(Stored data entries)
──────────
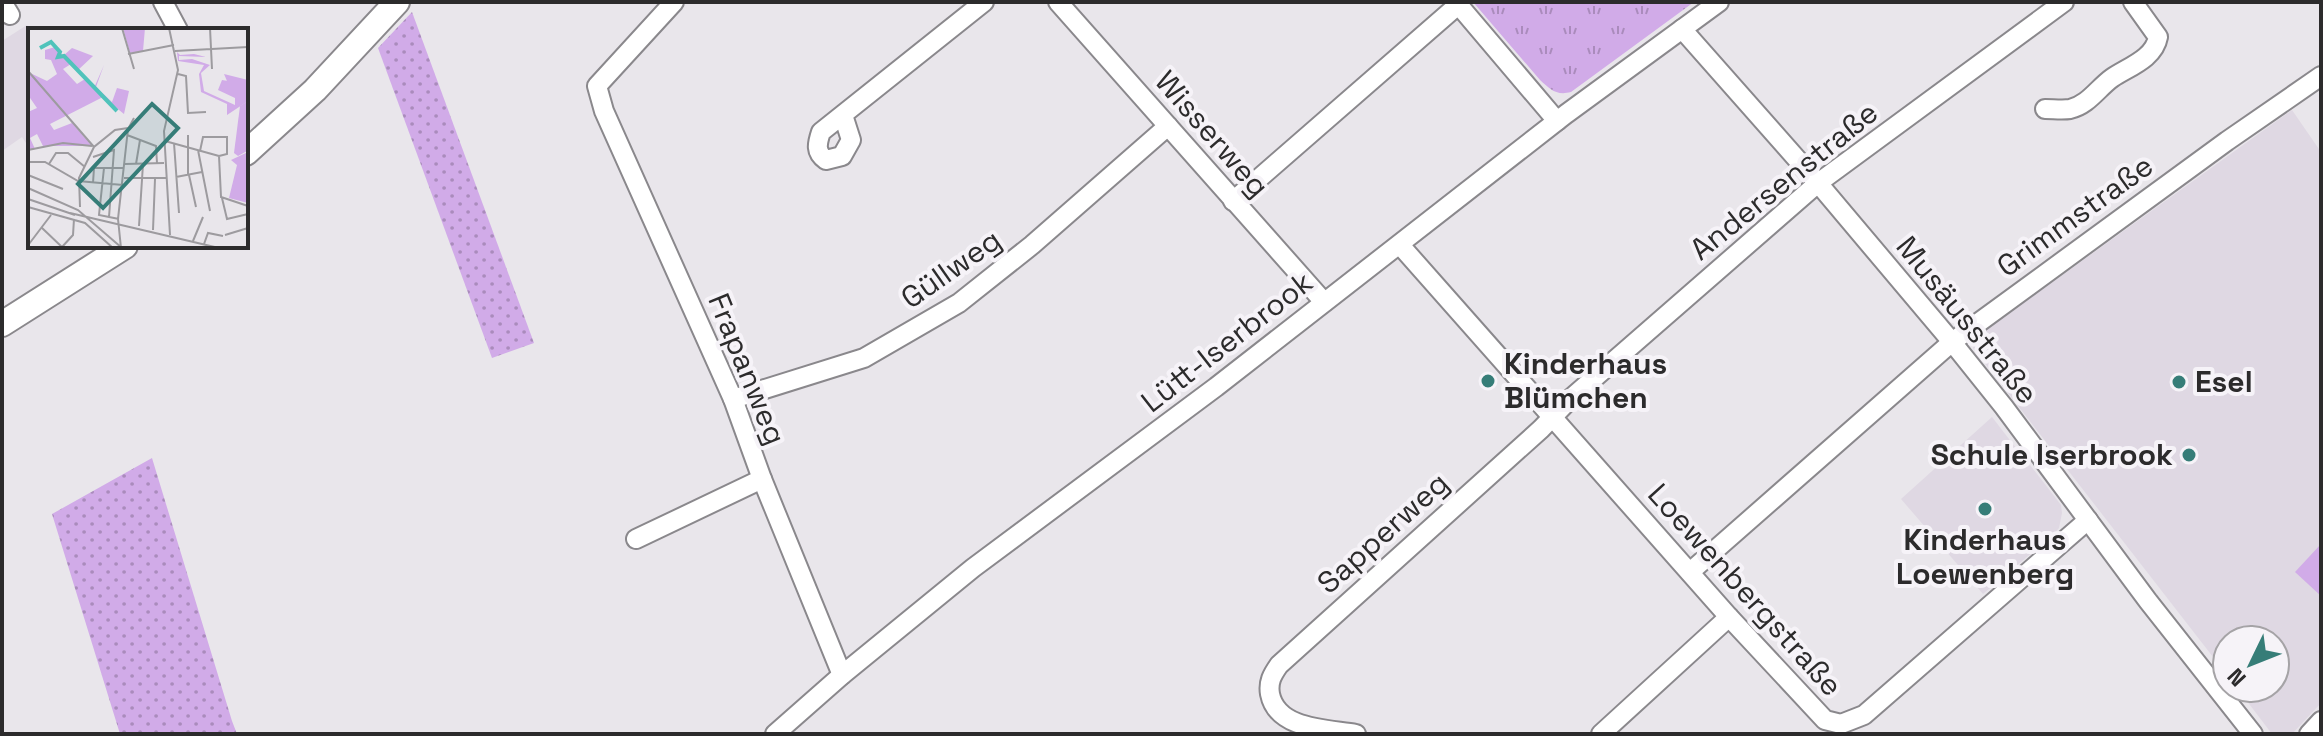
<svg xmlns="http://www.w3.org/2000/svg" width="2323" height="736" font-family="'Space Grotesk',sans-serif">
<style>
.built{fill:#dfd8e3}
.grass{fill:url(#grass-dots)}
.park{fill:url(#park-tufts)}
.garden{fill:#d1abe8}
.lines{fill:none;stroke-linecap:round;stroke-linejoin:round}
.minor-casing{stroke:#8a888c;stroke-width:22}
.secondary-casing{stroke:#8a888c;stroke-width:28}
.minor{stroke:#fff;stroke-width:18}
.secondary{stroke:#fff;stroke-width:24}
.poi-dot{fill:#367d78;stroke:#f6f3f8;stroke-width:3}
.labels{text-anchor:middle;stroke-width:8;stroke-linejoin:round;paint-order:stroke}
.street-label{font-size:30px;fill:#2c2b2c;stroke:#f6f3f8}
.poi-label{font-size:30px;font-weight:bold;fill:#2c2b2c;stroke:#f6f3f8;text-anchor:start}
.inset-river{fill:none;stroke:#50c3bb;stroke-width:4}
.inset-road{fill:none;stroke:#9d9b9f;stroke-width:2}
.view{fill:#367d78;fill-opacity:0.15;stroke:#367d78;stroke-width:4}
.inset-edge{fill:none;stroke:#2c2b2c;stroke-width:4}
</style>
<defs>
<pattern id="grass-dots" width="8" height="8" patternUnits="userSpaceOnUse" patternTransform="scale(2)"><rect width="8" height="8" fill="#d1abe8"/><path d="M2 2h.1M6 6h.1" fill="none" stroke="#aa8bbc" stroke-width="1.8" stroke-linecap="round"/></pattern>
<pattern id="park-tufts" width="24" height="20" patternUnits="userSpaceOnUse" patternTransform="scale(2)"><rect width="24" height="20" fill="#d1abe8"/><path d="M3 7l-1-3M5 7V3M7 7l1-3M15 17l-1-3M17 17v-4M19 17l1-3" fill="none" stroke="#aa8bbc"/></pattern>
</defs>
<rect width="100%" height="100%" fill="#e9e6eb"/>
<!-- built -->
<g class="built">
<path d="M 27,25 L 30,30 L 30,149 L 22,137 L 2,151 L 2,41 Z"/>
<path d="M 2292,110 L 2321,152 L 2321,703 L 2292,734 L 2272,734 L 2237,688 L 2275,688 L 2275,640 L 2227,640 L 2227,675 L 1973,348 L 1976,337 Z"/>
<path d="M 1992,417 L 2026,461 L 2023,463 L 2027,467 L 2030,465 L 2061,505 L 2062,513 L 2059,528 L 2054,534 L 1983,594 L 1901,499 Z"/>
</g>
<!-- grass -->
<g class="grass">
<path d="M 412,12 L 534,343 L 492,358 L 378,48 Z"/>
<path d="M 152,458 L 232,721 L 237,734 L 120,734 L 52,514 Z"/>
</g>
<!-- park -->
<path class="park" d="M 1473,2 L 1694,2 L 1571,92 C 1556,96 1550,89 1540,80 Z"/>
<!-- garden -->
<path class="garden" d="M 2321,544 L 2321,596 L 2295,572 Z"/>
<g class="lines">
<!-- minor casing -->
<g class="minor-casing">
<g id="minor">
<path d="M 2,2 L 10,15"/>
<path d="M 163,2 L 178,30"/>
<path d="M 674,2 L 597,86 L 604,111 L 733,399 L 762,479 L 842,675"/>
<path d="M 1058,2 L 1324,302"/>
<path d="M 1456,2 L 1557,121"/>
<path d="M 1682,29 L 1818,183 L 1952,342 L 2004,407 L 2148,601 L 2253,734"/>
<path d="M 2045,109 C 2053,109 2063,110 2070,109 C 2088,105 2098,88 2112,78 C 2128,67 2154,59 2158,37 L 2133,2"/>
<path d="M 843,115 L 851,140 L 842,156 L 826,160 C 815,152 817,144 821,132 L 984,2"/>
<path d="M 1233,201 L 1458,5"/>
<path d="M 1400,245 L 1729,617 L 1825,720 L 1841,724 L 1864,715 L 2088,520"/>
<path d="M 733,399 L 864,358 L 959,303 L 1032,245 L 1168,126"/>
<path d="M 636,539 L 762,479"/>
<path d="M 1690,572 L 1952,342 L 2227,141 L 2321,76"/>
<path d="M 775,734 L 842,675 L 973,568 L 1216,387 L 1566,114 L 1719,2"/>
<path d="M 1356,734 C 1328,729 1277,730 1270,694 C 1268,682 1272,675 1279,665 L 1541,429 L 1569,400 L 1818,183 L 2064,2"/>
<path d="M 1601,734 L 1729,617"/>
<path d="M 2309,734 L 2321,721"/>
</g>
</g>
<!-- secondary casing -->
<g class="secondary-casing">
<g id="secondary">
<path d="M 246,153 L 315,90 L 397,2"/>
<path d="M 2,324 L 125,246"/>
</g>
</g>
<!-- minor -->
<use href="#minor" class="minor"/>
<!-- secondary -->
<use href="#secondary" class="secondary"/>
</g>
<!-- markers -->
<g class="poi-dot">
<circle cx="1488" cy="381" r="8"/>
<circle cx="2179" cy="382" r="8"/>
<circle cx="2189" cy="455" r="8"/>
<circle cx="1985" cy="509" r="8"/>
</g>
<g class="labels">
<!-- street labels -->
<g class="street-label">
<text transform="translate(1212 134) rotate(49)" y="10">Wisserweg</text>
<text transform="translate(1784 181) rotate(-39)" y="10">Andersenstraße</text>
<text transform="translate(2075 216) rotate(-36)" y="10">Grimmstraße</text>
<text transform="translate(951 269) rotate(-35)" y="10">Güllweg</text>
<text transform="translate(1967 320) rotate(51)" y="10">Musäusstraße</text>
<text transform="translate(1227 342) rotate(-38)" y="10">Lütt-Iserbrook</text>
<text transform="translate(747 369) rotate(68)" y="10">Frapanweg</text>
<text transform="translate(1383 533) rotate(-42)" y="10">Sapperweg</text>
<text transform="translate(1745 590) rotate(48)" y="10">Loewenbergstraße</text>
</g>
<!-- poi labels -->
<g class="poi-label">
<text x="1504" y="374">Kinderhaus<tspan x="1504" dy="34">Blümchen</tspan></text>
<text x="2195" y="392">Esel</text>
<text x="2173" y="465" text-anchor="end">Schule Iserbrook</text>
<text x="1985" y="550" text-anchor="middle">Kinderhaus<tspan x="1985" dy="34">Loewenberg</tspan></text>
</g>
</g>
<!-- overview -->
<g transform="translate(28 28)">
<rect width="220" height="220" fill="#e9e6eb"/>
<path d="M 95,0 L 117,0 L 115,23 L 102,25 ZM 27,19 L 35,28 L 44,20 L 65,28 L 49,43 L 43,36 L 35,41 L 49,56 L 57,51 L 66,60 L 76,37 L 68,59 L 84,74 L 89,60 L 101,63 L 96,86 L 75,69 L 22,96 L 26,102 L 44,95 L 64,118 L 15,118 L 9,106 L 2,110 L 7,121 L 0,122 L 0,84 L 9,80 L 0,67 L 0,44 L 19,53 L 29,46 L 23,32 L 17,31 L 17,22 ZM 149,24 L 152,27 L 166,26 L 178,29 L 151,28 L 151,32 L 164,31 L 182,37 L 173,45 L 176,63 L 207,77 L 207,70 L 190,62 L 194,52 L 212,55 L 199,53 L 196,46 L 220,52 L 220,73 L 199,87 L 199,76 L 173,64 L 171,46 L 176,37 L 150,33 ZM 220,124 L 220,175 L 201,170 L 209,137 L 203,132 Z" fill="#d1abe8"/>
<path d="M 220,73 L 219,123 L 210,128 L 206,125 L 212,78 Z" fill="#d1abe8"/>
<path class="inset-river" d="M 12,20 L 23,14 L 32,24 L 30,29 L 36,28 L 89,83"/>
<path class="inset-road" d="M 94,0 L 106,41M 141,0 L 150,42 L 136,103 L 142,207M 182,0 L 184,41M 147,23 L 220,19M 100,26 L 146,17M 0,43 L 66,119M 150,46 L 158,48 L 160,85 L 178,84M 99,107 L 128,118 L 129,135M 160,107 L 160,147M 137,113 L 191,128M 146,115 L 151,185M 0,122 L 35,115 L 64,118M 170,122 L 182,183M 172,123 L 175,109 L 199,109 L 199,126 L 191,128M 191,128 L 193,169 L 220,178M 65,129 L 86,122 L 81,189M 0,134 L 17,134 L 50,153 L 95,157M 21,136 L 28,125 L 40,125 L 57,139M 97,136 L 136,135M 108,136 L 112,112M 76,140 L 71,187 L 91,191M 0,147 L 35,161M 161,147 L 168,179M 148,149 L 174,144M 96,150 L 139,150M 65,155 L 66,140 L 96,140M 0,160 L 50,182 L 94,220M 194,170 L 199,191 L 220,186M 0,171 L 47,187M 0,179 L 57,195 L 85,220M 52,179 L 51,150 L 66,119 L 87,102 L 100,100M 42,185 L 191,220M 111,198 L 115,136M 13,199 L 35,220M 125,202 L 127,151M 197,207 L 220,200M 165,213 L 175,189M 1,216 L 23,187M 176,216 L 180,205 L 195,208M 34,219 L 45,207 L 46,191M 93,220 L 90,191 L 100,101 L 106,90"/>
<path class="view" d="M 124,76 L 150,100 L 75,180 L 50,156 Z"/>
<rect width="220" height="220" class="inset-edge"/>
</g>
<!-- border -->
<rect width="2323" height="736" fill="none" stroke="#2c2b2c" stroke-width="8"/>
<!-- north arrow -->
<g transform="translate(2251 664) rotate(227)"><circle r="38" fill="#f6f3f8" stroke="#a5a3a6" stroke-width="2"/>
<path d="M0-6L14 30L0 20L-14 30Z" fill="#367d78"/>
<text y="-12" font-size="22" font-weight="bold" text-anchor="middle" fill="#2c2b2c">N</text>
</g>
</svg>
──────────
### Task directions:
Each line above from the one with "95,0 L 117,0" up to and including the one with "<!-- north arrow -->" must be set down exactly, and no line outside that span may appear.

### Solution for this exercise:
<path d="M 95,0 L 117,0 L 115,23 L 102,25 ZM 27,19 L 35,28 L 44,20 L 65,28 L 49,43 L 43,36 L 35,41 L 49,56 L 57,51 L 66,60 L 76,37 L 68,59 L 84,74 L 89,60 L 101,63 L 96,86 L 75,69 L 22,96 L 26,102 L 44,95 L 64,118 L 15,118 L 9,106 L 2,110 L 7,121 L 0,122 L 0,84 L 9,80 L 0,67 L 0,44 L 19,53 L 29,46 L 23,32 L 17,31 L 17,22 ZM 149,24 L 152,27 L 166,26 L 178,29 L 151,28 L 151,32 L 164,31 L 182,37 L 173,45 L 176,63 L 207,77 L 207,70 L 190,62 L 194,52 L 212,55 L 199,53 L 196,46 L 220,52 L 220,73 L 199,87 L 199,76 L 173,64 L 171,46 L 176,37 L 150,33 ZM 220,124 L 220,175 L 201,170 L 209,137 L 203,132 Z" fill="#d1abe8"/>
<path d="M 220,73 L 219,123 L 210,128 L 206,125 L 212,78 Z" fill="#d1abe8"/>
<path class="inset-river" d="M 12,20 L 23,14 L 32,24 L 30,29 L 36,28 L 89,83"/>
<path class="inset-road" d="M 94,0 L 106,41M 141,0 L 150,42 L 136,103 L 142,207M 182,0 L 184,41M 147,23 L 220,19M 100,26 L 146,17M 0,43 L 66,119M 150,46 L 158,48 L 160,85 L 178,84M 99,107 L 128,118 L 129,135M 160,107 L 160,147M 137,113 L 191,128M 146,115 L 151,185M 0,122 L 35,115 L 64,118M 170,122 L 182,183M 172,123 L 175,109 L 199,109 L 199,126 L 191,128M 191,128 L 193,169 L 220,178M 65,129 L 86,122 L 81,189M 0,134 L 17,134 L 50,153 L 95,157M 21,136 L 28,125 L 40,125 L 57,139M 97,136 L 136,135M 108,136 L 112,112M 76,140 L 71,187 L 91,191M 0,147 L 35,161M 161,147 L 168,179M 148,149 L 174,144M 96,150 L 139,150M 65,155 L 66,140 L 96,140M 0,160 L 50,182 L 94,220M 194,170 L 199,191 L 220,186M 0,171 L 47,187M 0,179 L 57,195 L 85,220M 52,179 L 51,150 L 66,119 L 87,102 L 100,100M 42,185 L 191,220M 111,198 L 115,136M 13,199 L 35,220M 125,202 L 127,151M 197,207 L 220,200M 165,213 L 175,189M 1,216 L 23,187M 176,216 L 180,205 L 195,208M 34,219 L 45,207 L 46,191M 93,220 L 90,191 L 100,101 L 106,90"/>
<path class="view" d="M 124,76 L 150,100 L 75,180 L 50,156 Z"/>
<rect width="220" height="220" class="inset-edge"/>
</g>
<!-- border -->
<rect width="2323" height="736" fill="none" stroke="#2c2b2c" stroke-width="8"/>
<!-- north arrow -->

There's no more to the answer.